EXERCISE REQUIREMENTS: Leave the pictures out. Return the rest of the listing below exactly.

TASK INPUT:
▼▼▼
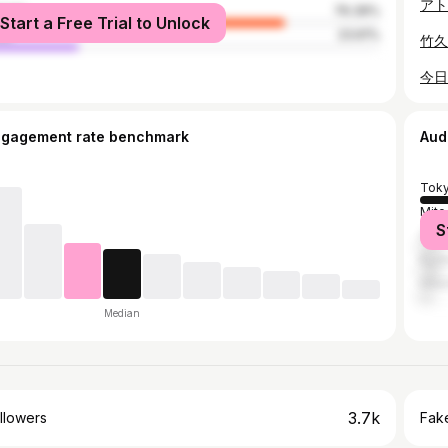
male
76.39%
Start a Free Trial to Unlock
le
23.61%
ngagement rate benchmark
Aud
Tok
Mito
S
Ōsa
Kyot
Hita
Median
3.7k
llowers
Fake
▲▲▲
WRITTEN ANSWER:
male
76.39%
Start a Free Trial to Unlock
le
23.61%
ngagement rate benchmark
Aud
Tok
Mito
S
Ōsa
Kyot
Hita
Median
3.7k
llowers
Fake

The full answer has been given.